### SOURCE PASSAGE:
______________________________

Professor Jeffrey Sachs, thanks for joining us on The Inner View.

JEFFREY SACHS: Great to be with you.

IMRAN GARDA: Thank you, good to be here in… Your apartment on the Upper West Side—it’s lovely. I’ve been, uh, perusing your books on your bookshelf. I noticed quite a few on nuclear war. I see Annie Jacobson’s there over your shoulder, Nuclear War, a couple of others. Tell me why it’s so urgent for you, when it doesn’t seem to be urgent for others, particularly those in power.

JEFFREY SACHS: Let me start with something called the Doomsday Clock. The Doomsday Clock is what the Bulletin of Atomic Scientists started putting out in 1947 at the start of the atomic age. Now, of course, we’re in the thermonuclear era. But they said, “We’re close to disaster. We could destroy all of humanity. We could blow up the world.” And they put forward a clock as a graphic: how close or how far are we from nuclear disaster?

When the Doomsday Clock was first unveiled in 1947, the Bulletin of Atomic Scientists—these experts in the atomic age—put the minute hand at 7 minutes away from midnight.

Oh my God—midnight being nuclear Armageddon. Seven minutes. They were telling us a message: that we’re in the Cold War, we have the beginnings of a nuclear arms race because Russia was about to get the bomb too, and then there was going to be a huge arms race, and then came the H-bomb, so-called, and so forth.

______________________________

### THE TASKS:
a) Write out the whole interview passage about the Doomsday Clock word for word.
b) Extract the dataset rows from the line containing "pose: elev=333.5 azim=326.1" up to and including the line containing "Dot at: (249, 219)", and reproduce them verbatim.

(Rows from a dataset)
______________________________

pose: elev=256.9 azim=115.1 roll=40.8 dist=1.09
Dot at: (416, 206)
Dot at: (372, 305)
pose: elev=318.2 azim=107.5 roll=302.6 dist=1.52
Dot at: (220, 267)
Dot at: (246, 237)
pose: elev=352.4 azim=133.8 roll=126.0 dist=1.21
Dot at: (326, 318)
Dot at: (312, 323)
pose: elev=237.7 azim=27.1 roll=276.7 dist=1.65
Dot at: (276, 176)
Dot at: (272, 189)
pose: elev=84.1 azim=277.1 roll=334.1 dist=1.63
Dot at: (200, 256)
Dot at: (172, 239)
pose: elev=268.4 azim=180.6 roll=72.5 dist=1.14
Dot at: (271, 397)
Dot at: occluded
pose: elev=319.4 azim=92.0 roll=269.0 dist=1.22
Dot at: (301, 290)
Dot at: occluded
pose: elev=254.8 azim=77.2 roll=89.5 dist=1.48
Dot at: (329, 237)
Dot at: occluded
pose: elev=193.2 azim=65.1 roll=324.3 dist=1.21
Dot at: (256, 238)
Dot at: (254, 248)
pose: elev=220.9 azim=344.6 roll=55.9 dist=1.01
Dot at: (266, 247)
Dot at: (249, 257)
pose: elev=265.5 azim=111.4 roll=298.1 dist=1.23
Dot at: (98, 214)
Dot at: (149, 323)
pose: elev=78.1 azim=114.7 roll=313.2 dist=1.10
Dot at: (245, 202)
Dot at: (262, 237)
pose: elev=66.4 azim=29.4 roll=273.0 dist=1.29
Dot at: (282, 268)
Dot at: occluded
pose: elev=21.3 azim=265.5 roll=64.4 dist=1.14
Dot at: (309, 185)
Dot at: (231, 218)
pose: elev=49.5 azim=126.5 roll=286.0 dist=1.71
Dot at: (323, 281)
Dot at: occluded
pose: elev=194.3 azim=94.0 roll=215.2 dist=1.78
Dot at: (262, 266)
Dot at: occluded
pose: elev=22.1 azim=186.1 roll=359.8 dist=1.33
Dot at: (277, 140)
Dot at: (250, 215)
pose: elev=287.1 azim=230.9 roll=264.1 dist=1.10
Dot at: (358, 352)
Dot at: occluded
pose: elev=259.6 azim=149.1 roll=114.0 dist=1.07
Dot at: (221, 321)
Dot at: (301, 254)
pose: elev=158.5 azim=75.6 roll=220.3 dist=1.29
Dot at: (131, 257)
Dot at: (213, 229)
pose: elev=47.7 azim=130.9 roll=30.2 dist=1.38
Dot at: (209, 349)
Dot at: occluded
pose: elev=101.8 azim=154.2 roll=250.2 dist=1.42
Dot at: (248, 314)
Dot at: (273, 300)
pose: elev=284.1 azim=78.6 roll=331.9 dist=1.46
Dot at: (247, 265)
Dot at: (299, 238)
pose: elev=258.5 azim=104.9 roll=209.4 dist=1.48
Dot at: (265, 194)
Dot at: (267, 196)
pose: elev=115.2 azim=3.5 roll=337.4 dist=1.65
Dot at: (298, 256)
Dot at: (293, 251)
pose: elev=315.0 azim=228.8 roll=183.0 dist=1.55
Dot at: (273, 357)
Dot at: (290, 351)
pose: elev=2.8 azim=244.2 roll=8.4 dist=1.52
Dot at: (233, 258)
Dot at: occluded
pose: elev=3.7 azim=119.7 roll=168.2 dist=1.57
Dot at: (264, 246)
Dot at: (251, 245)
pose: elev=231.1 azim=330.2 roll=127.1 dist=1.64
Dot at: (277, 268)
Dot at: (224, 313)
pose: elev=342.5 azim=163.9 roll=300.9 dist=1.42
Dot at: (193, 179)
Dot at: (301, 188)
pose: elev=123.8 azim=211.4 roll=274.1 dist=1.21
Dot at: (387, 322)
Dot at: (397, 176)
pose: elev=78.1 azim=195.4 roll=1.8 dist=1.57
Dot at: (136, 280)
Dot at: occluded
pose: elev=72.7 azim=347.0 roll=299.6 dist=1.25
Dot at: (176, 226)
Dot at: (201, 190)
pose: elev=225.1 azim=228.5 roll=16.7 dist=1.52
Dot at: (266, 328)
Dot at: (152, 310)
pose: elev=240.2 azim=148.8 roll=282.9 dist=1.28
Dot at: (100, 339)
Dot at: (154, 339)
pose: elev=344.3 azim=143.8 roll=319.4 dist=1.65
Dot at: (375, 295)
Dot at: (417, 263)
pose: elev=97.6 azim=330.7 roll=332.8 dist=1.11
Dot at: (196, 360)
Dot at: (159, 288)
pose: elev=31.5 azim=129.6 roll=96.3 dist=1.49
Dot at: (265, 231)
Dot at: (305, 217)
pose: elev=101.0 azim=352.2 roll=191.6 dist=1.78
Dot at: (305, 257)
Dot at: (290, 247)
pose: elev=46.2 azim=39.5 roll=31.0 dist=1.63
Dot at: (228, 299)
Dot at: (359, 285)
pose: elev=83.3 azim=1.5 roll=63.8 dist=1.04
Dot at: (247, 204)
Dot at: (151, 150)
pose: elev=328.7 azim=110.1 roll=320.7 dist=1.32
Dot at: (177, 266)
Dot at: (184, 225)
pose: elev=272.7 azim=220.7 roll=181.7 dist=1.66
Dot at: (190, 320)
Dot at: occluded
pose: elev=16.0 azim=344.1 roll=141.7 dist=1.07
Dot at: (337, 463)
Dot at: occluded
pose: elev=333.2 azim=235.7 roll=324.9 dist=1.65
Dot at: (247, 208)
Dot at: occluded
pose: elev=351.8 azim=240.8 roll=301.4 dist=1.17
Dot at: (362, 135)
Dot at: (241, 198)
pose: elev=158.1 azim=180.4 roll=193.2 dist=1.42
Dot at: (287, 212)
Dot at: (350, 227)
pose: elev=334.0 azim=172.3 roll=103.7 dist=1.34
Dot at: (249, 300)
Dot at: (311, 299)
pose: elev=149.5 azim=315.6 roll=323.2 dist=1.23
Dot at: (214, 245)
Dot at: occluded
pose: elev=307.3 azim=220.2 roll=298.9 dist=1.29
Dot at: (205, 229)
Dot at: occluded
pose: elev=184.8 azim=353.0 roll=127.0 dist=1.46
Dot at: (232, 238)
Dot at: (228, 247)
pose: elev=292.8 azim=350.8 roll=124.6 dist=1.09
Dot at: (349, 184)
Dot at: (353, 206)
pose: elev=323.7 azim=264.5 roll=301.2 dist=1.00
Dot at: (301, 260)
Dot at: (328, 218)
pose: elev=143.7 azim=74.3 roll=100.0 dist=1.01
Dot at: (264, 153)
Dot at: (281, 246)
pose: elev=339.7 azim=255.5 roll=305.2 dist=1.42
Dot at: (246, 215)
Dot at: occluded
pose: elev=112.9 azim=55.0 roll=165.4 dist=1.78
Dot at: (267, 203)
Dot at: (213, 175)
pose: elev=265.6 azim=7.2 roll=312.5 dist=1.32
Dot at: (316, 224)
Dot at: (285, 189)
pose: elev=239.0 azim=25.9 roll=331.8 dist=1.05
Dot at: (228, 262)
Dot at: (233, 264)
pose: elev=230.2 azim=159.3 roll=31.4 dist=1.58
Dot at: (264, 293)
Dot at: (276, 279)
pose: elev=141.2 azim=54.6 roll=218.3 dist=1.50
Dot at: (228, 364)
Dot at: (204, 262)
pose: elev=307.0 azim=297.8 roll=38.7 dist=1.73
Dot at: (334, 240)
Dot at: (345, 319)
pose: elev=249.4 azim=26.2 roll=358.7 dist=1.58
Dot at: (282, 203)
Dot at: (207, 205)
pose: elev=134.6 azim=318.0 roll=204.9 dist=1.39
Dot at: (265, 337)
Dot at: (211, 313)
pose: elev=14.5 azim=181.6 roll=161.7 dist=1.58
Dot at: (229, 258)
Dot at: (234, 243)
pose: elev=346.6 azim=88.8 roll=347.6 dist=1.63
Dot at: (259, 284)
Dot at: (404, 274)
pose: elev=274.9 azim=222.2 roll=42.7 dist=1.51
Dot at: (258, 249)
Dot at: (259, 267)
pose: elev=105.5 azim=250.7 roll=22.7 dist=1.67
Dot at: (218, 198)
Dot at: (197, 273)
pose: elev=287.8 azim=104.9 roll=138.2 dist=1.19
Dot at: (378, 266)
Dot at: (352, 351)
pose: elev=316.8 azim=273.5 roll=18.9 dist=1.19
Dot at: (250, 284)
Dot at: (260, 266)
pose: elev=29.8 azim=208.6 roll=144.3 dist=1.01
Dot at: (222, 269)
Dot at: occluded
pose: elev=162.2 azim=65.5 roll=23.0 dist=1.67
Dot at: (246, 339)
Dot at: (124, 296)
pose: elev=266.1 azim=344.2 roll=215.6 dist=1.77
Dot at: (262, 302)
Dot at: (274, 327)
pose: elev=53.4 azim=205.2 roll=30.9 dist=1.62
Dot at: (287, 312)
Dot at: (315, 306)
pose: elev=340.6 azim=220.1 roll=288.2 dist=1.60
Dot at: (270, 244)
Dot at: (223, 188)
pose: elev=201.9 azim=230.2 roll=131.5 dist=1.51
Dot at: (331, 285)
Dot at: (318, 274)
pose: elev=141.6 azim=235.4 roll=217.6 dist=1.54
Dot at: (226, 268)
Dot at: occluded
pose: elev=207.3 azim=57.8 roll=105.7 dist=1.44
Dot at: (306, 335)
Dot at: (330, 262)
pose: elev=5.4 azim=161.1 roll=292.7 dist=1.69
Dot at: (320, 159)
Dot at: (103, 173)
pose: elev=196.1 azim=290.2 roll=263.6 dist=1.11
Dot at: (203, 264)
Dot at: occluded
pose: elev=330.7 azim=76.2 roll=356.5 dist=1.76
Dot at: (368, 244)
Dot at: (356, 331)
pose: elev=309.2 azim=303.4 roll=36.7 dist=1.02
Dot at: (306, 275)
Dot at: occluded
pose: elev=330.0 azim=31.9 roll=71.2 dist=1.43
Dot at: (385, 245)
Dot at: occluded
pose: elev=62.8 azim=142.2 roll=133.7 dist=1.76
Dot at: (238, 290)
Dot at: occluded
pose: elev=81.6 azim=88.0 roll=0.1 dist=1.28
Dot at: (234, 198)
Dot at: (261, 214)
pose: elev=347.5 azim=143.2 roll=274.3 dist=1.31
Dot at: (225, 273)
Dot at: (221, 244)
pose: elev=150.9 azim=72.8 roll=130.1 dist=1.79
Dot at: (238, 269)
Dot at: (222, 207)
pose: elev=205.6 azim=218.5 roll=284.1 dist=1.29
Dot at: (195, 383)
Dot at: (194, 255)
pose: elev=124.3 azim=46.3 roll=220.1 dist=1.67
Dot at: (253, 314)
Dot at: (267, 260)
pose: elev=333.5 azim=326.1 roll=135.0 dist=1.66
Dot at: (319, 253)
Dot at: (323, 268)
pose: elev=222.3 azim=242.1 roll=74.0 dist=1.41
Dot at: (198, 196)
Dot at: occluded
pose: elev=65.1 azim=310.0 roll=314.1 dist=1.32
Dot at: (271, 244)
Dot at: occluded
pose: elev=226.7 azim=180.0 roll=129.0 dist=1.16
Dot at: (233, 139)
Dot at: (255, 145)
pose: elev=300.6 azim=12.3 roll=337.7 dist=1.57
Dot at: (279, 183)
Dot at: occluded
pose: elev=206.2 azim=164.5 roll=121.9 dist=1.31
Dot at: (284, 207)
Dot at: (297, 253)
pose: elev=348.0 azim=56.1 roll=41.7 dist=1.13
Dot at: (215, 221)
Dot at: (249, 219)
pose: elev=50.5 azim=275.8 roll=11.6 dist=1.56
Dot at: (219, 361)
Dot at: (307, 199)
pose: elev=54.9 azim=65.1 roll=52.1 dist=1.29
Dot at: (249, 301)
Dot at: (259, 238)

______________________________

### RESULTS OF THE TASKS:
a)
Professor Jeffrey Sachs, thanks for joining us on The Inner View.

JEFFREY SACHS: Great to be with you.

IMRAN GARDA: Thank you, good to be here in… Your apartment on the Upper West Side—it’s lovely. I’ve been, uh, perusing your books on your bookshelf. I noticed quite a few on nuclear war. I see Annie Jacobson’s there over your shoulder, Nuclear War, a couple of others. Tell me why it’s so urgent for you, when it doesn’t seem to be urgent for others, particularly those in power.

JEFFREY SACHS: Let me start with something called the Doomsday Clock. The Doomsday Clock is what the Bulletin of Atomic Scientists started putting out in 1947 at the start of the atomic age. Now, of course, we’re in the thermonuclear era. But they said, “We’re close to disaster. We could destroy all of humanity. We could blow up the world.” And they put forward a clock as a graphic: how close or how far are we from nuclear disaster?

When the Doomsday Clock was first unveiled in 1947, the Bulletin of Atomic Scientists—these experts in the atomic age—put the minute hand at 7 minutes away from midnight.

Oh my God—midnight being nuclear Armageddon. Seven minutes. They were telling us a message: that we’re in the Cold War, we have the beginnings of a nuclear arms race because Russia was about to get the bomb too, and then there was going to be a huge arms race, and then came the H-bomb, so-called, and so forth.

b)
pose: elev=333.5 azim=326.1 roll=135.0 dist=1.66
Dot at: (319, 253)
Dot at: (323, 268)
pose: elev=222.3 azim=242.1 roll=74.0 dist=1.41
Dot at: (198, 196)
Dot at: occluded
pose: elev=65.1 azim=310.0 roll=314.1 dist=1.32
Dot at: (271, 244)
Dot at: occluded
pose: elev=226.7 azim=180.0 roll=129.0 dist=1.16
Dot at: (233, 139)
Dot at: (255, 145)
pose: elev=300.6 azim=12.3 roll=337.7 dist=1.57
Dot at: (279, 183)
Dot at: occluded
pose: elev=206.2 azim=164.5 roll=121.9 dist=1.31
Dot at: (284, 207)
Dot at: (297, 253)
pose: elev=348.0 azim=56.1 roll=41.7 dist=1.13
Dot at: (215, 221)
Dot at: (249, 219)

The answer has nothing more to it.